PF deflagra a 52ª fase da Lava Jato e apura crimes contra subsidiárias da Petrobras; há 2 mandados de prisão

A Polícia Federal (PF) deflagrou, na manhã desta quinta-feira (19), a 52ª fase da Operação Lava Jato, batizada de Greenwich. De acordo com a PF, as investigações apuram crimes contra subsidiárias da Petrobras, como a Petrobras Química S/A (Petroquisa), em favor do Grupo Odebrecht.

O ex-executivo da Petroquisa Djalma Rodrigues de Souza foi preso preventivamente, ou seja, por tempo indeterminado, no Rio de Janeiro (RJ). Ele já é réu pela Lava Jato.

O outro alvo de prisão é Douglas Campos Pedrosa de Souza. O mandado de prisão temporária contra ele seria cumprido no Recife (PE). Porém, não foi encontrado.

Douglas Campos Pedrosa de Souza foi localizado em São Paulo (SP).

Os dois alvos de prisão serão levados para a carceragem da PF, em Curitiba.

Troca de repasses

O Grupo Odebrecht foi favorecido na obtenção de contratos em troca de repasses de recursos a funcionários da Petrobras, segundo a PF.

Essa troca de repasses, conforme a PF, ocorria por meio da entrega de valores em espécie ou por meio de remessas para contas bancárias no exterior.

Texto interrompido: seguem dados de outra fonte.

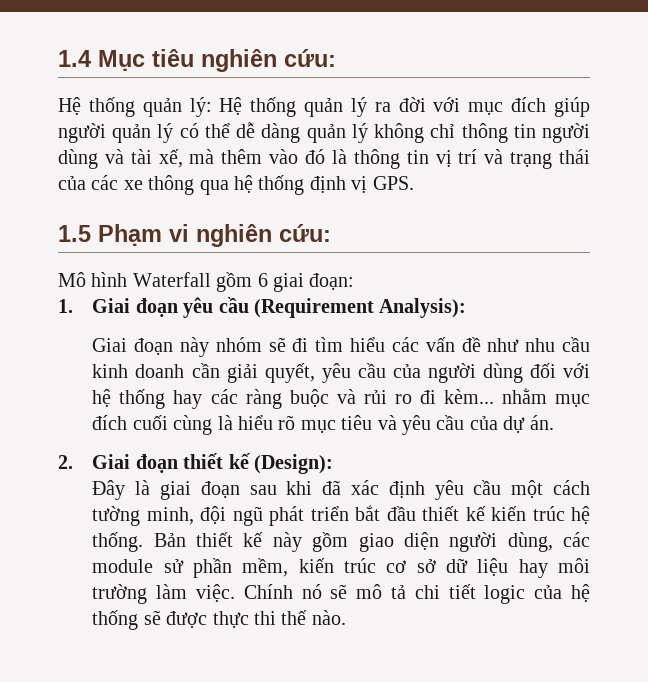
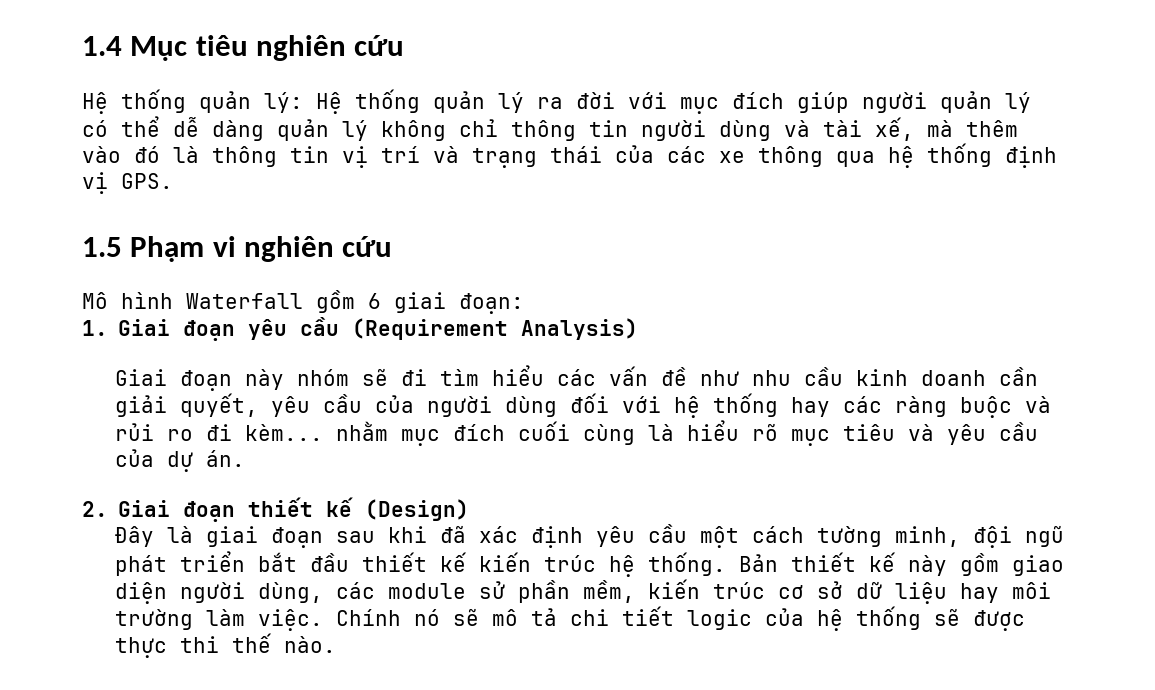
[284,49,336,67] cứu: -> [354,35,405,56] cứu
[279,224,331,242] cứu: -> [342,236,393,257] cứu
[379,298,467,318] Analysis): -> [521,318,639,340] Analysis)
[253,454,333,474] (Design): -> [365,499,470,521] (Design)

Os delitos investigados nessa nova etapa da Lava Jato são corrupção, crimes financeiros e lavagem de ativos.

Há ainda nove mandados de busca e apreensão. Eles também são cumpridos em Pernambuco – no Recife e em Timbaúba – e no Rio de Janeiro.

Greenwich

O nome da 52ª fase da Lava Jato remete a uma conta bancária mantida fora do Brasil, de acordo com a PF.

Segundo a PF, essa conta era destinada ao recebimento de valores indevidos e transferidos pelo Grupo Odebrecht para funcionários de subsidiárias da Petrobras para defender os interesses do grupo empresarial nas contratações.

Petroquisa investigada anteriormente

Projetos da Petroquisa já foram investigados anteriormente pela operação, na 46ª etapa, deflagrada em outubro do ano passado.

Nove pessoas são rés no processo que se originou a partir dessa etapa da Lava Jato. Entre elas, estão quatro ex-gerentes da Petrobras, ligados à estatal e à Petroquisa, incluindo Djalma Rodrigues de Souza.

Além deles, também foram denunciados quatro executivos da Odebrecht e uma agente que atuava com um representante do Banco Societé Générale, da Suíça.

Todos se tornaram réus pelos crimes de corrupção e lavagem de dinheiro.